Question

imagine that you are asked to use the elimination method to solve the system of linear equation below.if you wanted to eliminate the y-variable, what should your next step be
3x-6y=12
4x-7y=8

A. Multiply the top equation by 3 and the bottom equation by -4.
B. Multiply the top equation by -6 and the bottom equation by 7
C. Multiply the top equation by -4 and the bottom equation by 3
D. Multiply the top equation by 7 and the bottom equation by -6

Answer 1

Are there choices?

Answer 2

what r u trying to find out

Answer 3

oh i see them

Answer 4

You want to eliminate the y variable.
That means that the coefficient of the y variables must become opposites, so that when you add them, they add to zero.

You have -6y and -7y.
What do you multiply those terms to end up with two terms with opposites as coefficients?

Answer 5

Here's an approach that always works, though it may make larger numbers than strictly necessary:

for the variable you want to eliminate, multiply by the coefficient of the variable in the other equation.
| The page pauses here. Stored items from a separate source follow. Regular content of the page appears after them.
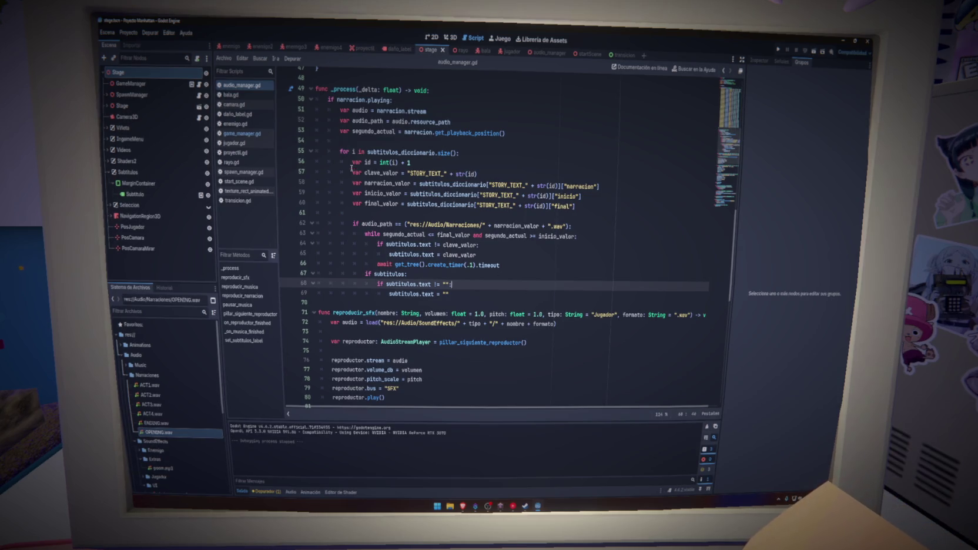
{"action": "left_click", "coordinate": [459, 152]}
{"action": "left_click", "coordinate": [779, 51]}
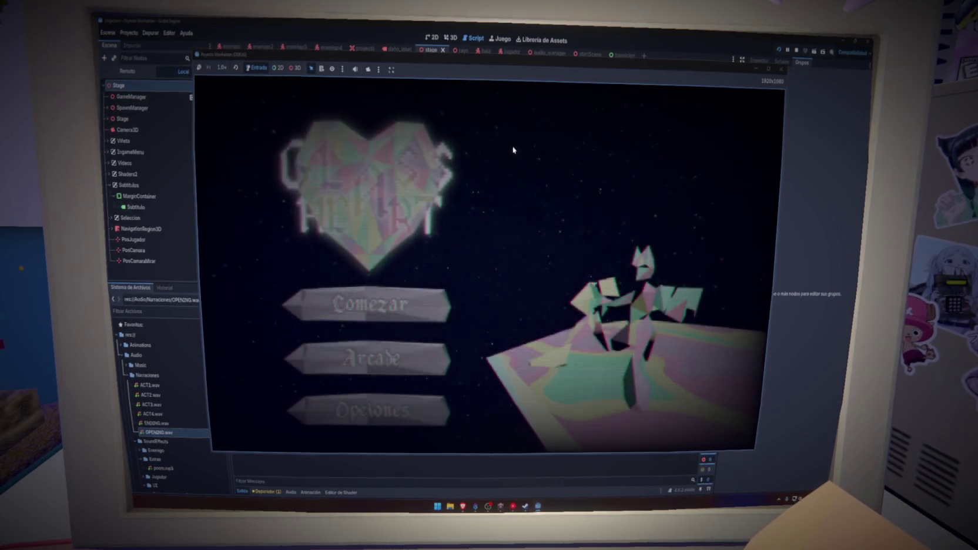
Replay the intro cutscene from Comenzar to check the subtitles, then close the game window.
{"action": "left_click", "coordinate": [388, 298]}
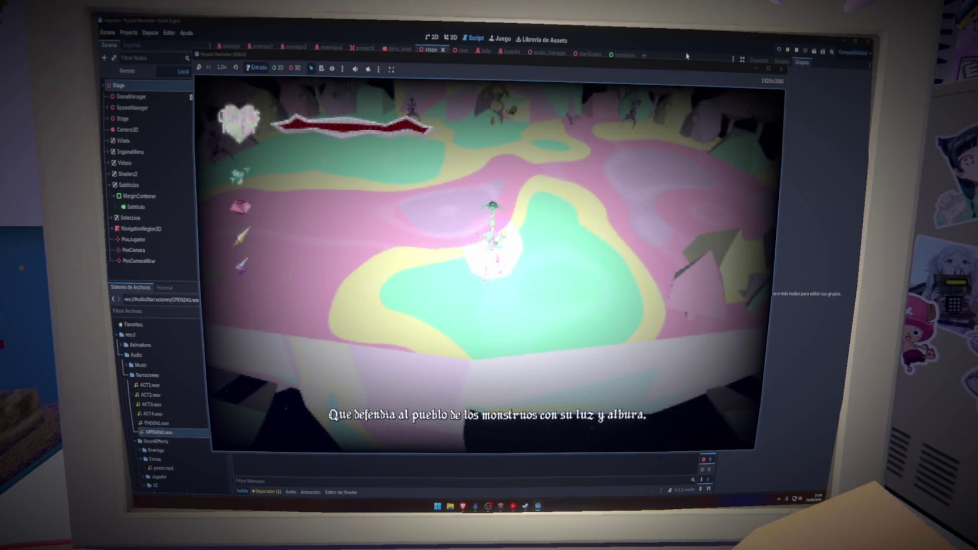
{"action": "left_click", "coordinate": [778, 70]}
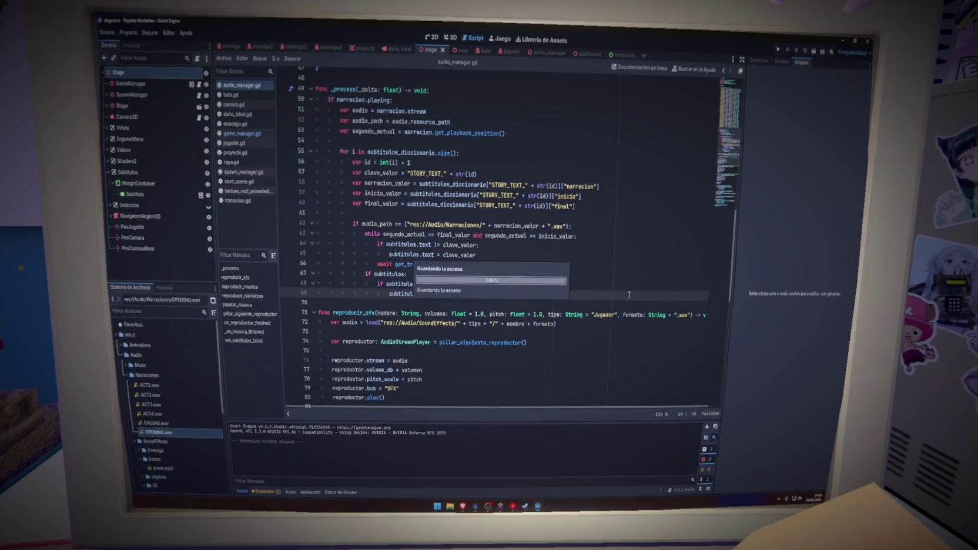
Move the if subtitulos: clearing check from lines 67–69 to just below line 60, above the audio_path check.
{"action": "left_click", "coordinate": [628, 295]}
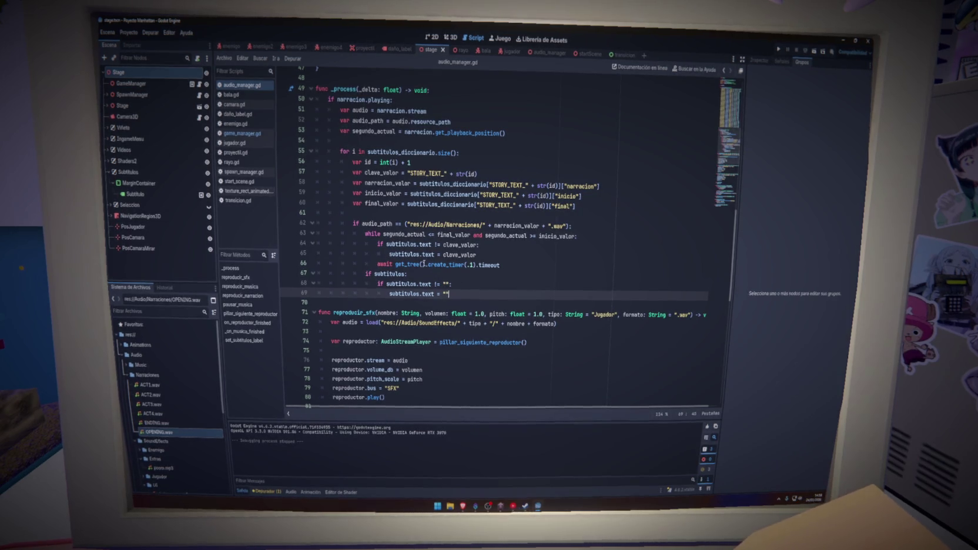
{"action": "mouse_move", "coordinate": [405, 236]}
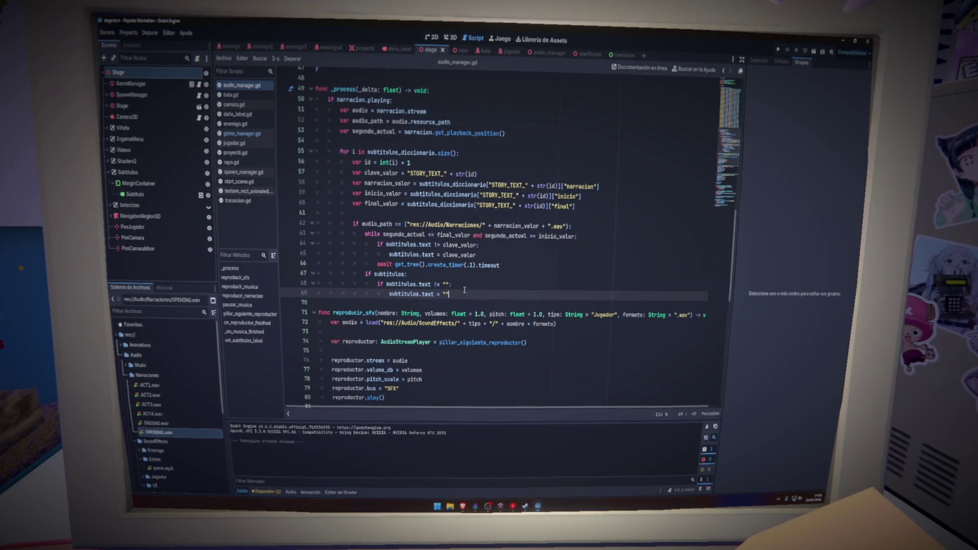
{"action": "left_click_drag", "start_coordinate": [461, 295], "coordinate": [309, 276]}
{"action": "key", "text": "ctrl+c"}
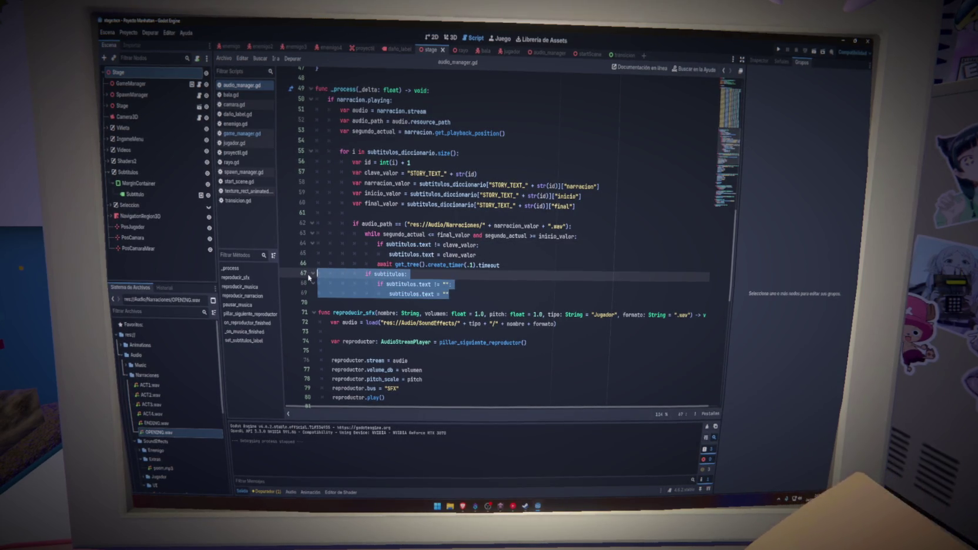
{"action": "key", "text": "BackSpace"}
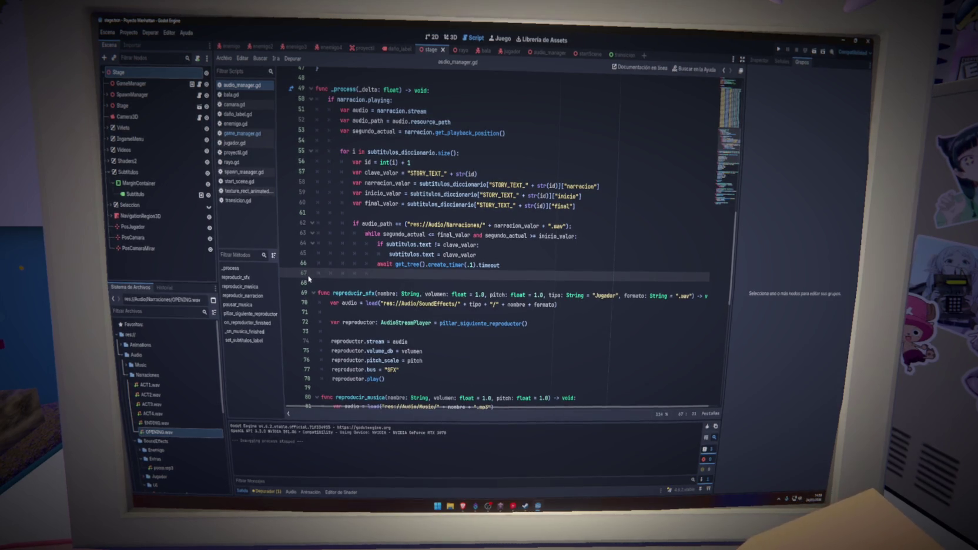
{"action": "key", "text": "BackSpace"}
{"action": "key", "text": "BackSpace"}
{"action": "key", "text": "BackSpace"}
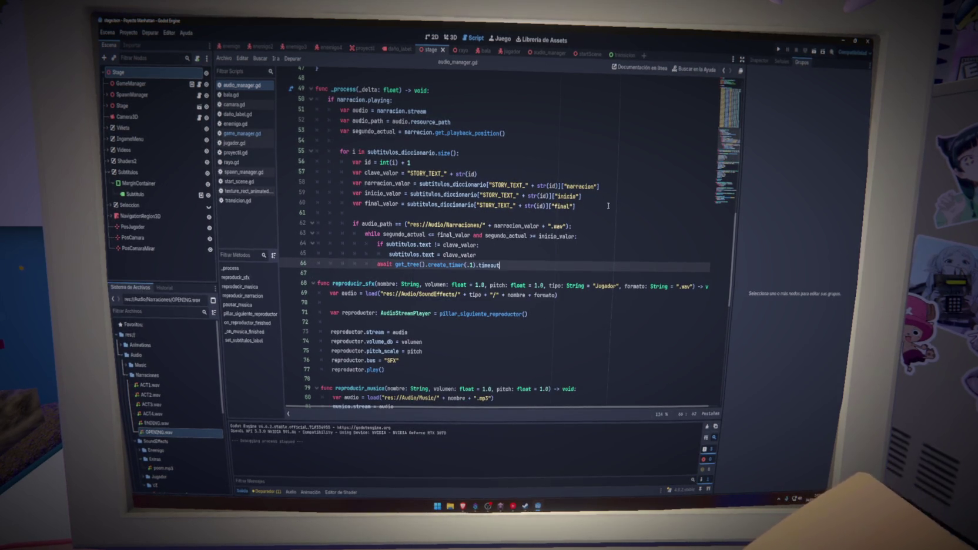
{"action": "left_click", "coordinate": [611, 208]}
Do this for both equations. Now either add if the two have different signs, or subtract if they have identical signs.

Example:

\[3x + 2y = 6\]\[x+7y=2\]
To eliminate \(y\), multiply the first equation by 7 and the second by 2.
\[7*3x + 7*2y = 7*6\]\[2*x + 2*7y = 2*2\]

\[21x + 14 y = 42\]\[2x+14y=4\]

same sign for the \(y\) terms, so we subtract:
\[21x-2x + 14y-14y = 42 - 4\]\[19x=38\]
etc.

Answer 6

to clarify: you multiply the entire equation by the coefficient of the corresponding variable in the other equation...